ASSIGNMENT 1. From the text on parents and PCHC nurses, reproduce the passage between "Moreover, the theoretical" and "of new variations.", inclusive.
ASSIGNMENT 2. In the text on parents and PCHC nurses, which parents were given priority in sampling to reduce the limitations of interviewing?

TEXT SHOWN.
PCHC nurses' psychosocial assessments of health risks for children is a task that may cause tension and ethical dilemmas [4
] and is experienced as difficult to perform for children with parents of foreign origin. When unsure they used different strategies to clarify the situation [3
]. However, some of these strategies may be experienced as fault-finding by the parents if not done in an open, warm and straightforward way and hence instigate a vicious circle of mutual hesitance and insecurity in the interaction between the parents and the PCHC nurse.
PCHC nurses perceived as unclear and/or closed caused disruptions in the interaction due to parents' being uncertain whether it was impossible to establish rapport. These parents became hesitant and/or unwilling to attend the child's health check-ups at the PCHC. This might have negative consequences: first, risk of health care disparities in a child that needs support and preventive health care from the PCHC services. Second, a risk for misuse of health care resources. Hence, it is known that parents who are poorly treated by health care providers are nearly twice as likely to have used emergency departments when seeking medical advice for their children [39
Credibility and limitations
Rigour was obtained by transcribing all interviews immediatly after the interview in addition to memos and by constantly comparing new categorires with raw data and new data with established categories, in the progressing analyses. The last ten parents giving interviews on 'fit, work and relevance' [21
] confirmed the social process to be relevant, and the model to be a new and useful way of describing their experiences. No new categories were derived from their reports. Therefore, the theoretical model could be regarded as consistent and clinically relevant in this specific setting. Saturation was judged to be reached, with certain limitations. The categories of unclear demeanour, closed demeanour, exploring and fault-finding could have been further explored by sampling parents who did not frequently attend the PCHC.
The first author has professional experience from the field, which is an advantage in terms of having knowledge of the health care context. On the other hand, preconception might constitute a bias. Therefore memos were written, collaborative analyses with researchers from other disciplines were undertaken and results were debated at several academic seminars.
Interviewing has its limitations and weaknesses especially when respondents are speaking a second language [40
]. To diminish these limitations, parents fluent in the Swedish language were prioritised. This strategic sampling may have had a significant impact on the results, which certainly is a limitation in need of more clarification and new research. In one interview an interpreter was used, giving data that did not essentially contribute with new or extended information to the model. Indeed, getting information from non-Swedish speaking parents would require thougtful consideration in the study design.
Moreover, the theoretical model of this study is a substantive theory applicable to the area from which it emerged, i.e., the experience of parents in relation to PCHC in a suburb of a large city in Sweden. It should be regarded, not as a tested hypothesis, but as a set of proposals that are very well grounded in and supported by empirical data. It is likely, however, that the model can be tested in similar settings and modified on detection of new variations.

RAW DATA.
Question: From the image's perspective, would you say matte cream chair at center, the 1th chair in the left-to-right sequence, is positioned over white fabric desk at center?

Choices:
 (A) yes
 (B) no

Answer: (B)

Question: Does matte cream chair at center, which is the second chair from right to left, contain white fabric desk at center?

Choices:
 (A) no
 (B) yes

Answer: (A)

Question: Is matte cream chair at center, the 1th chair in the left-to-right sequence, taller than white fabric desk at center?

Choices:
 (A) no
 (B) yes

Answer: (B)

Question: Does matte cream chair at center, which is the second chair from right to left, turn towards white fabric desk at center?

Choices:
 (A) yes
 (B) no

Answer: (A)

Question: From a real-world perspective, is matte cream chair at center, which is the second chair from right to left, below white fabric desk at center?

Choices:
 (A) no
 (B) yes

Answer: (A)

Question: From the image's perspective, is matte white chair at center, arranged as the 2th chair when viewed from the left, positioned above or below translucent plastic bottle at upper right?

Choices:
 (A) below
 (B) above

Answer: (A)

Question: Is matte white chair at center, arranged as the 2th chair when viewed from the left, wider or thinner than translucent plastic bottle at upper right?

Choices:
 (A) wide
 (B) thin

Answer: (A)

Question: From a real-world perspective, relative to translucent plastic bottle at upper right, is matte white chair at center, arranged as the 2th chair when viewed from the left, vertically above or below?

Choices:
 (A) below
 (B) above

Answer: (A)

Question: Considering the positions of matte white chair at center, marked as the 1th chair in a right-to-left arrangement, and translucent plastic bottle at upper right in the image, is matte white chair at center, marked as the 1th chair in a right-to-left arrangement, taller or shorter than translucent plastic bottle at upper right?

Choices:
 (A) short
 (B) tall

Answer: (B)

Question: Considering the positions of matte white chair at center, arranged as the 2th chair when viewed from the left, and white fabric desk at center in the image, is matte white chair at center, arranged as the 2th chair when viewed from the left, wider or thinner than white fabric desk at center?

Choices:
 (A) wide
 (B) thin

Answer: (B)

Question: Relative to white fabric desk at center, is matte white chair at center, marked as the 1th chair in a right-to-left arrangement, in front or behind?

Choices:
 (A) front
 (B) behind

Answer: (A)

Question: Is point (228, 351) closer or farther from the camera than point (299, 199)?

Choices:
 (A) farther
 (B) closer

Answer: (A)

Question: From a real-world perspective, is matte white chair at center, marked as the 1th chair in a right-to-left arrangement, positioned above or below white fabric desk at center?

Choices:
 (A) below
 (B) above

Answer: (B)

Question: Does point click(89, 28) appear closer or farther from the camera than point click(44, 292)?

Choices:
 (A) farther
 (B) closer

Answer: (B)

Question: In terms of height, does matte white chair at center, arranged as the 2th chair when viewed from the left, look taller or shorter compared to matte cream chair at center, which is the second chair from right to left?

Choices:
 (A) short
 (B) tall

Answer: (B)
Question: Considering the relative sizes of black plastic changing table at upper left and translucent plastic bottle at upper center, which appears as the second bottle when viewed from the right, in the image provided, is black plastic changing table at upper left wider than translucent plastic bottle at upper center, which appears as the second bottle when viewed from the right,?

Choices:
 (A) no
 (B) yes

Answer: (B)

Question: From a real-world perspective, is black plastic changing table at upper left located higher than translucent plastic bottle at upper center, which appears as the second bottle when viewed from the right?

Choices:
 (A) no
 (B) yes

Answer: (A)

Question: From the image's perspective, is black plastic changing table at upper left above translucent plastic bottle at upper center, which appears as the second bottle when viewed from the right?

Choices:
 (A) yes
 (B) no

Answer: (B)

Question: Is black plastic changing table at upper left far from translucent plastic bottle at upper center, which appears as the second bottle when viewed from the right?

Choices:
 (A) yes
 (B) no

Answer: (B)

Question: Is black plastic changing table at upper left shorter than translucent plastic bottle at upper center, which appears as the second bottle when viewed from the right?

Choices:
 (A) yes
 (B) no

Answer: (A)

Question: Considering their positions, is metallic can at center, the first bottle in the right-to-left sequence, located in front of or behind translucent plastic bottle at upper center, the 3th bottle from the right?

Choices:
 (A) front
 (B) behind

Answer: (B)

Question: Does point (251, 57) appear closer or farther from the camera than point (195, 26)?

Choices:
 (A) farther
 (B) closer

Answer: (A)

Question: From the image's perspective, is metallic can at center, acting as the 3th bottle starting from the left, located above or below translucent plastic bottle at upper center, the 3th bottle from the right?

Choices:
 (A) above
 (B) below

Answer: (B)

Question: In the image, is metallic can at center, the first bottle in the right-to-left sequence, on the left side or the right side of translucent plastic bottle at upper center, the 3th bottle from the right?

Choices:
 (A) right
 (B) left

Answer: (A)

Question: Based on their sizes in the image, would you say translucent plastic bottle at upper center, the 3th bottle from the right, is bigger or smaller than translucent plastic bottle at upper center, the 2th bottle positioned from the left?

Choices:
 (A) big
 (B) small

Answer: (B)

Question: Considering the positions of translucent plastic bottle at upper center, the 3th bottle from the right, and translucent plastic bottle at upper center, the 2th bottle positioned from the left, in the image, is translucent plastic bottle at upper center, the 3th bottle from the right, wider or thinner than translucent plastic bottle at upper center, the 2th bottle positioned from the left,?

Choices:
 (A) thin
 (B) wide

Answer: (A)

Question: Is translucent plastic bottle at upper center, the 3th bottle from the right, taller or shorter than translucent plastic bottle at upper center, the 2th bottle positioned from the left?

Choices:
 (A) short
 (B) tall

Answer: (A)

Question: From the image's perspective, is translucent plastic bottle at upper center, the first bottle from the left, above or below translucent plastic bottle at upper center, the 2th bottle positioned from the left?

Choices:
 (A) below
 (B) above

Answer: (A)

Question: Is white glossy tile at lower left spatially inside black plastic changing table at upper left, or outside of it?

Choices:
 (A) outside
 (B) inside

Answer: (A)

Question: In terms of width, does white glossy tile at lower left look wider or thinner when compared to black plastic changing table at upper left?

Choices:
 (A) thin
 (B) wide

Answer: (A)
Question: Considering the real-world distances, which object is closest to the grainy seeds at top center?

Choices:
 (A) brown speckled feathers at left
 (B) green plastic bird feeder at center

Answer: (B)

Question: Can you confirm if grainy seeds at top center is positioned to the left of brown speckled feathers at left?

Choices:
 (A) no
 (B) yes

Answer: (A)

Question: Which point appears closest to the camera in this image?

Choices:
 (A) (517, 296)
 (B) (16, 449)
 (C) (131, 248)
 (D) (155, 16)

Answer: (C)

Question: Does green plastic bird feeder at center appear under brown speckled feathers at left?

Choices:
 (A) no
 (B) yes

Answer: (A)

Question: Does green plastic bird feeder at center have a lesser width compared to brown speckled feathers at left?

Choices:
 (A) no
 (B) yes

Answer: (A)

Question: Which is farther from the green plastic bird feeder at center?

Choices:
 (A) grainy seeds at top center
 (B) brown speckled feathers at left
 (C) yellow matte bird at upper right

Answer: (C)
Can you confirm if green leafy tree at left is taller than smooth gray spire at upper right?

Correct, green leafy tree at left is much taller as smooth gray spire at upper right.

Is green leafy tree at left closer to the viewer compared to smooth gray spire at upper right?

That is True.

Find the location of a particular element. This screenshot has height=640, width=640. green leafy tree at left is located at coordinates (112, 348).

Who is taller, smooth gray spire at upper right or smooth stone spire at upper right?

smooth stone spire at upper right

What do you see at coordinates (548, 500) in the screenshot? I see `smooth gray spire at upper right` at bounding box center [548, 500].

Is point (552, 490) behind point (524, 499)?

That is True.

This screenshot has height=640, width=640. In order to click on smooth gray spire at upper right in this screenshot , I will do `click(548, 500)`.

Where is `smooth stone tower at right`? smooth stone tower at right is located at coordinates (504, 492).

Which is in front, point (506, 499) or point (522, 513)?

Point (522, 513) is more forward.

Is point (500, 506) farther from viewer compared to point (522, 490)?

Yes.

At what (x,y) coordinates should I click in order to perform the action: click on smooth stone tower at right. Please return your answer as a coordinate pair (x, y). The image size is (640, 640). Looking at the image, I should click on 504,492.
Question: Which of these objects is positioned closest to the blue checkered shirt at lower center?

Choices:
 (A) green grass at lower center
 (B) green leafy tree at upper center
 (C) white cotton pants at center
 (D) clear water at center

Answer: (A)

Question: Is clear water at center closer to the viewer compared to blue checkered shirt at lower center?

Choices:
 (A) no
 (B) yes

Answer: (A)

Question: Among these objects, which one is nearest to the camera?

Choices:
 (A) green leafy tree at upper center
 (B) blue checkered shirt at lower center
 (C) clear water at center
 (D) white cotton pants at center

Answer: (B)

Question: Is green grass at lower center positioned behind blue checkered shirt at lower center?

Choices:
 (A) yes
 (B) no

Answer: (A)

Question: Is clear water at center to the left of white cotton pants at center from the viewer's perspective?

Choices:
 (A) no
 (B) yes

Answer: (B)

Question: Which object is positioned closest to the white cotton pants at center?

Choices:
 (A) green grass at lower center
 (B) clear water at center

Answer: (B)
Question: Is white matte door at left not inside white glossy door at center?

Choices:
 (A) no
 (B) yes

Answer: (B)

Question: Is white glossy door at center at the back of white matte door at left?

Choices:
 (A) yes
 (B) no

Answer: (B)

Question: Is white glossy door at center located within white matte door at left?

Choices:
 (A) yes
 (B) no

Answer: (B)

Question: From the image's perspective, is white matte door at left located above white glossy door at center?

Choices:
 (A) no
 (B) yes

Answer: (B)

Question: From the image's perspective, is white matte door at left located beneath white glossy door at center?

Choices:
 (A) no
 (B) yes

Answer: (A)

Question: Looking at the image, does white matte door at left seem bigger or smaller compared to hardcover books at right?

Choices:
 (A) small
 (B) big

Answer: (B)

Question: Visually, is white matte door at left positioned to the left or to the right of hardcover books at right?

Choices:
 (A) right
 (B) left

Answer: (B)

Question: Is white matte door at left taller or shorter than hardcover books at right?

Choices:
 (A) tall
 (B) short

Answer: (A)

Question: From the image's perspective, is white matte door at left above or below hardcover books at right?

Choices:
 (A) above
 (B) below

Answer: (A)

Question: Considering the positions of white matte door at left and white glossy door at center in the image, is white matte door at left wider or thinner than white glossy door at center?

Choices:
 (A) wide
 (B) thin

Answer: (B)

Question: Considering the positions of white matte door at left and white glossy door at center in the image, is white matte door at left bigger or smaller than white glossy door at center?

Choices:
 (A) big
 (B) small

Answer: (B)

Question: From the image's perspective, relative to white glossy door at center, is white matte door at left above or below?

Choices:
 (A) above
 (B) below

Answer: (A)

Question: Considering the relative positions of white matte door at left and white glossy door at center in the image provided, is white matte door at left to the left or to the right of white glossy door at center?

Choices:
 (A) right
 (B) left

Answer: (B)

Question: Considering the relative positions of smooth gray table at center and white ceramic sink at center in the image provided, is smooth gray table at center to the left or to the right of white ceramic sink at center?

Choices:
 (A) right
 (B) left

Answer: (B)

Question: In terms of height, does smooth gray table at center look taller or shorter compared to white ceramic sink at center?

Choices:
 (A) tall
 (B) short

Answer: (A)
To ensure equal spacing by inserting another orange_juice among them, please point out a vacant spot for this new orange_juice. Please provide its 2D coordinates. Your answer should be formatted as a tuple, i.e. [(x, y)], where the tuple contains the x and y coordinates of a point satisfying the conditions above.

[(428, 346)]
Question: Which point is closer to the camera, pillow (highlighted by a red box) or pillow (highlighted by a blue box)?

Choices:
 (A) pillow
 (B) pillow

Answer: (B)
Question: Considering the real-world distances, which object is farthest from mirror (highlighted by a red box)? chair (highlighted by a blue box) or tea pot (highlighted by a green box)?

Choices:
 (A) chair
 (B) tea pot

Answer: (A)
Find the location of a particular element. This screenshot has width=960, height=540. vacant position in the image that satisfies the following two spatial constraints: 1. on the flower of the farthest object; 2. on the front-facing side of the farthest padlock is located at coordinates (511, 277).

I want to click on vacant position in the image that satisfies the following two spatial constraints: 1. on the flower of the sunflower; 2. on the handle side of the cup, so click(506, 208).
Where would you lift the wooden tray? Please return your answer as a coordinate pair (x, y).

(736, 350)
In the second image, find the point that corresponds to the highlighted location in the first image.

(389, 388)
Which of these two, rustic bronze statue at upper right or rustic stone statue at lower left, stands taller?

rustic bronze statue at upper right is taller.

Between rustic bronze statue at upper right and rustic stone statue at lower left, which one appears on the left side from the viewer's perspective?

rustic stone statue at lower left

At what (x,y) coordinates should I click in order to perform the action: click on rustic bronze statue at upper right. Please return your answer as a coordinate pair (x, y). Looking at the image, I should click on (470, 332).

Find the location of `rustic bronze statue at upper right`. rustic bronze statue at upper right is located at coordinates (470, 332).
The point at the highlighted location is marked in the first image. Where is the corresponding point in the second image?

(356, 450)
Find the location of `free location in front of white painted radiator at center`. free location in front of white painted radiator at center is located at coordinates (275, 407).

ANSWER SPACE 1.
Moreover, the theoretical model of this study is a substantive theory applicable to the area from which it emerged, i.e., the experience of parents in relation to PCHC in a suburb of a large city in Sweden. It should be regarded, not as a tested hypothesis, but as a set of proposals that are very well grounded in and supported by empirical data. It is likely, however, that the model can be tested in similar settings and modified on detection of new variations.

ANSWER SPACE 2. Parents fluent in the Swedish language.